What’s the Deal With These Sculptures?

I’ve read that everything we ever experience is stored away in our brain somewhere. All the songs, pretty flowers, car horns, piles of dog crap, bowls of chocolate chip mint ice cream, dumb sci-fi movies, steam burns, Thanksgiving dinners – everything we’ve ever noticed and didn’t notice – is recorded. At some point I guess we’re walking around with a pretty impressive portion of the world in our heads.

One theory about creativity is that inspiration comes from a mixture of these kernels of life rearranged into something new. Our senses are constantly processing input from everything around. We’re making little tools in our heads to solve some problem in the future or we’re trying to find meaning in an often confusing life.

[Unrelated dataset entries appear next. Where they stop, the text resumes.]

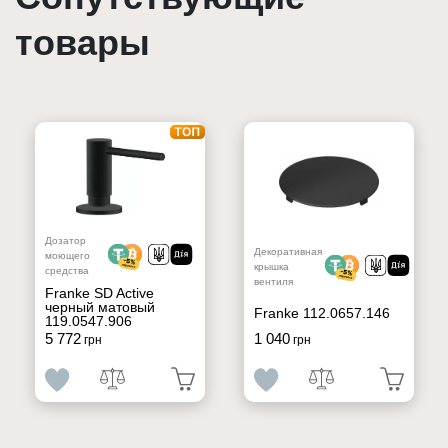
товары
Дозатор
Декоративная
моющего
крышка
средства
вентиля
Franke SD Active
черный матовый
Franke 112.0657.146
119.0547.906
5 772
1 040
грн
грн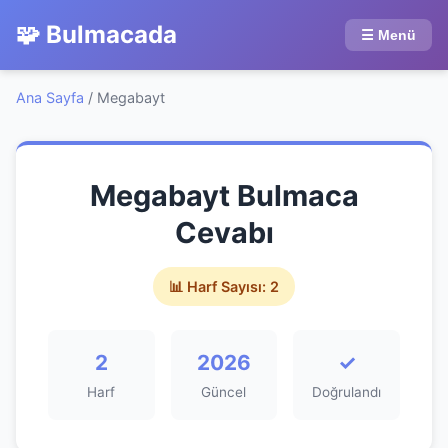
🧩 Bulmacada
☰ Menü
Ana Sayfa
/
Megabayt
Megabayt Bulmaca
Cevabı
📊 Harf Sayısı: 2
2
2026
✓
Harf
Güncel
Doğrulandı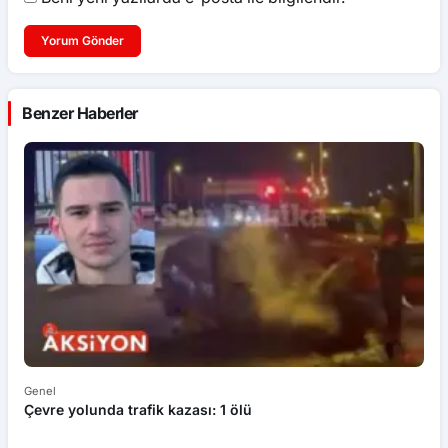
Yorum Gönder
Benzer Haberler
Genel
Ek
Çevre yolunda trafik kazası: 1 ölü
An
ü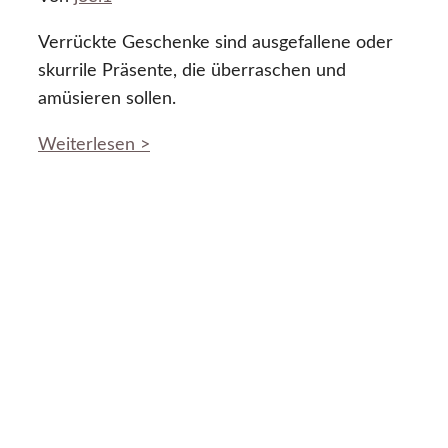
Verrückte Geschenke sind ausgefallene oder
skurrile Präsente, die überraschen und
amüsieren sollen.
Weiterlesen >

As each of us experience the world in our unique way, storylines begin to emerge. The sculptures I make are probably a snapshot from one of these stories. Just some strange idea that rattles around for a while. I turn it over and over and over, and at some point I begin to see what it might be and what story it might want to tell.

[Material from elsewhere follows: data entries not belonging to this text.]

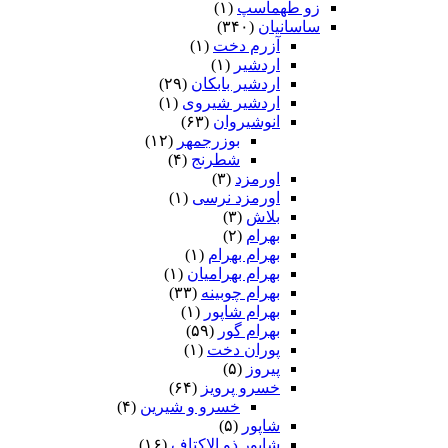
زو طهماسپ‏
(۱)
ساسانیان
(۳۴۰)
آزرم دخت
(۱)
اردشیر
(۱)
اردشیر بابکان
(۲۹)
اردشیر شیروی
(۱)
انوشیروان
(۶۳)
بوزرجمهر
(۱۲)
شطرنج
(۴)
اورمزد
(۳)
اورمزد نرسى‏
(۱)
بلاش
(۳)
بهرام
(۲)
بهرام بهرام
(۱)
بهرام بهرامیان‏
(۱)
بهرام چوبینه
(۳۳)
بهرام شاپور
(۱)
بهرام گور
(۵۹)
پوران دخت
(۱)
پیروز
(۵)
خسرو پرویز
(۶۴)
خسرو و شیرین
(۴)
شاپور
(۵)
شاپور ذو الاکتاف
(۱۶)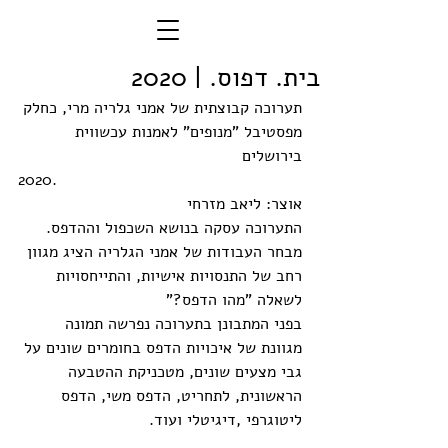
בית. דפוס. | 2020
תערוכה קבוצתית של אמני גלריה מרי, כחלק 
מפסטיבל "מנופים" לאמנות עכשווית 
בירושלים 
2020. 
אוצר: ליאב מזרחי
התערוכה עסקה בנושא השכפול וההדפס. 
מבחר העבודות של אמני הגלריה הציג מגוון 
רחב של התנסויות אישיות, והתייחסויות 
לשאלה "מהו הדפס?"
בפני המתבונן בתערוכה נפרשה תמונה 
מגוונת של איכויות הדפס בחומרים שונים על 
גבי מצעים שונים, מטכניקת ההטבעה 
הראשונית, לתחריט, הדפס משי, הדפס 
ליטוגרפי ,דיגיטלי ועוד.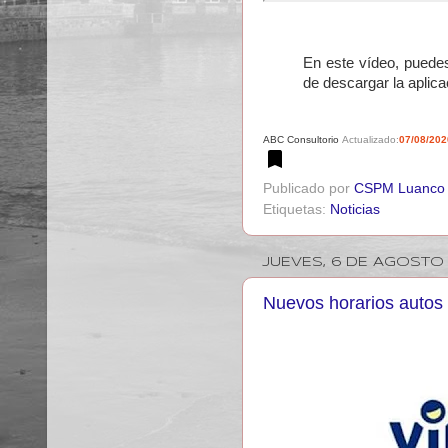
En este vídeo, puede
de descargar la aplica
ABC Consultorio
Actualizado:
07/08/202
Publicado por
CSPM Luanco
Etiquetas:
Noticias
JUEVES, 6 DE AGOSTO
Nuevos horarios autos 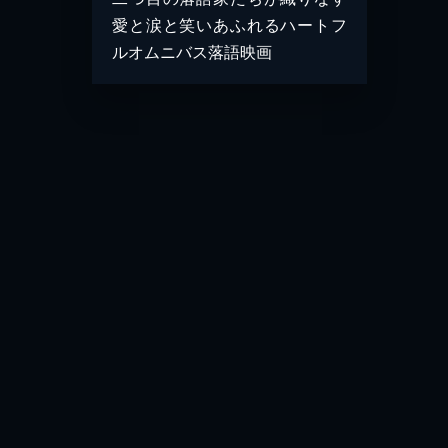
愛と涙と笑いあふれるハートフ
ルオムニバス落語映画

When I get one of these ideas, I begin to draw and paint digitally to work out a plan. I use research, do some color study, and try to mine out the parts of the concept that I think are the most interesting. By the time I’m done with the painting I have a good idea of what I’m making. Most of the prints I have available are the final versions of these paintings.

 

This is the subject of the print for KR31-B & TTM-346 4ever

 

Next I render the concept in poly-clay and whatever else is necessary. During this part of the process I’m solving engineering problems (usually making sure it stands up without falling) and getting the form the way I want. When I’m happy I begin to make molds from silicone, which often involves chopping the original up into pieces.

 

The beginnings of the first sculpture, made with poly-clay and metal

 

When the molds are finished I begin casting in whatever material makes sense, which is usually some type of resin. Resin is a polymer, basically a plastic. People use it to make tons of different things, from movie props to prototypes for inventions, action figures and designer toys, and even to fix teeth. I use it because I can make anything I want out of it in my studio, and the result is reasonably durable.

 

I have to chop up the original to be able to make molds of the piece

 

By the time I’m finished casting in resin, the piece is about 60% of the way to being finished. From here there’s a build process in which I remake the original form with sanding, attaching, priming, sanding, and more sculpting, and more sanding.

 

The build process is often varied from piece to piece

 

I then paint using acrylics with an airbrush and by hand. Some of the sculpts have a few different skins, or I come up with an alternate color scheme later, but for the first one I tend to stick to the painting.

 

In the process of painting KR31-B & TTM-346 4ever

 

The final step is to put a finish onto the sculpture to protect the paint. It also makes it shiny, which I like.

 

The final version!

 

These pieces are all hand-made from beginning to end. There is no industrial process involved. Since there is only so much time in the day, and since I’m always developing new things, they are all limited editions. To this date there are less than 10 of any one of these sculptures in existence, and I think the editions will always be small.

Almost everything is a story. It’s the basis of our communication. We get these random and strange ideas that may offer insight into something funny or scary or joyous or ridiculous about life as we experience it. I have an interest in turning these ideas into objects that really exist in the world. Something you can pick up, hold in your hand, and hopefully think some thoughts of your own about.